§ Transcribed page contents:
Segment Open

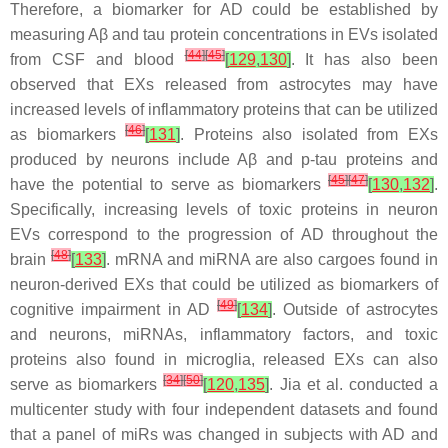
Therefore, a biomarker for AD could be established by
measuring Aβ and tau protein concentrations in EVs isolated
[
44
]
[
45
]
from CSF and blood
[
129
,
130
]
. It has also been
observed that EXs released from astrocytes may have
increased levels of inflammatory proteins that can be utilized
[
46
]
as biomarkers
[
131
]
. Proteins also isolated from EXs
produced by neurons include Aβ and p-tau proteins and
[
45
]
[
47
]
have the potential to serve as biomarkers
[
130
,
132
]
.
Specifically, increasing levels of toxic proteins in neuron
EVs correspond to the progression of AD throughout the
[
48
]
brain
[
133
]
. mRNA and miRNA are also cargoes found in
neuron-derived EXs that could be utilized as biomarkers of
[
49
]
cognitive impairment in AD
[
134
]
. Outside of astrocytes
and neurons, miRNAs, inflammatory factors, and toxic
proteins also found in microglia, released EXs can also
[
34
]
[
50
]
serve as biomarkers
[
120
,
135
]
. Jia et al. conducted a
multicenter study with four independent datasets and found
that a panel of miRs was changed in subjects with AD and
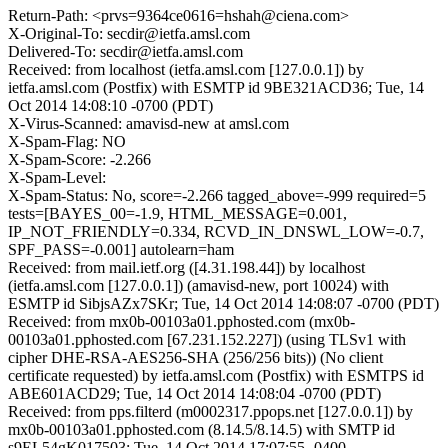
Return-Path: <prvs=9364ce0616=hshah@ciena.com>
X-Original-To: secdir@ietfa.amsl.com
Delivered-To: secdir@ietfa.amsl.com
Received: from localhost (ietfa.amsl.com [127.0.0.1]) by
ietfa.amsl.com (Postfix) with ESMTP id 9BE321ACD36; Tue, 14
Oct 2014 14:08:10 -0700 (PDT)
X-Virus-Scanned: amavisd-new at amsl.com
X-Spam-Flag: NO
X-Spam-Score: -2.266
X-Spam-Level:
X-Spam-Status: No, score=-2.266 tagged_above=-999 required=5
tests=[BAYES_00=-1.9, HTML_MESSAGE=0.001,
IP_NOT_FRIENDLY=0.334, RCVD_IN_DNSWL_LOW=-0.7,
SPF_PASS=-0.001] autolearn=ham
Received: from mail.ietf.org ([4.31.198.44]) by localhost
(ietfa.amsl.com [127.0.0.1]) (amavisd-new, port 10024) with
ESMTP id SibjsAZx7SKr; Tue, 14 Oct 2014 14:08:07 -0700 (PDT)
Received: from mx0b-00103a01.pphosted.com (mx0b-
00103a01.pphosted.com [67.231.152.227]) (using TLSv1 with
cipher DHE-RSA-AES256-SHA (256/256 bits)) (No client
certificate requested) by ietfa.amsl.com (Postfix) with ESMTPS id
ABE601ACD29; Tue, 14 Oct 2014 14:08:04 -0700 (PDT)
Received: from pps.filterd (m0002317.ppops.net [127.0.0.1]) by
mx0b-00103a01.pphosted.com (8.14.5/8.14.5) with SMTP id
s9EL54gK017503; Tue, 14 Oct 2014 17:07:55 -0400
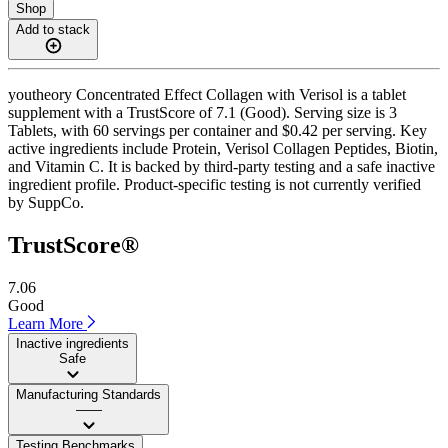
Shop
Add to stack
youtheory Concentrated Effect Collagen with Verisol is a tablet
supplement with a TrustScore of 7.1 (Good). Serving size is 3
Tablets, with 60 servings per container and $0.42 per serving. Key
active ingredients include Protein, Verisol Collagen Peptides, Biotin,
and Vitamin C. It is backed by third-party testing and a safe inactive
ingredient profile. Product-specific testing is not currently verified
by SuppCo.
TrustScore®
7.06
Good
Learn More
Inactive ingredients
Safe
Manufacturing Standards
——
Testing Benchmarks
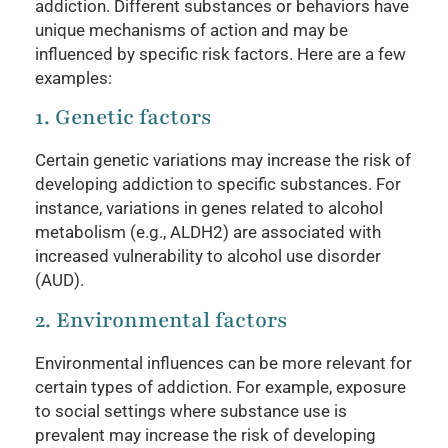
addiction. Different substances or behaviors have
unique mechanisms of action and may be
influenced by specific risk factors. Here are a few
examples:
1. Genetic factors
Certain genetic variations may increase the risk of
developing addiction to specific substances. For
instance, variations in genes related to alcohol
metabolism (e.g., ALDH2) are associated with
increased vulnerability to alcohol use disorder
(AUD).
2. Environmental factors
Environmental influences can be more relevant for
certain types of addiction. For example, exposure
to social settings where substance use is
prevalent may increase the risk of developing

Segment Closed

§ What is expected:
Task for the records above: copy every line in which the word "Collagen" occurs.

§ Completed task:
youtheory Concentrated Effect Collagen with Verisol is a tablet
active ingredients include Protein, Verisol Collagen Peptides, Biotin,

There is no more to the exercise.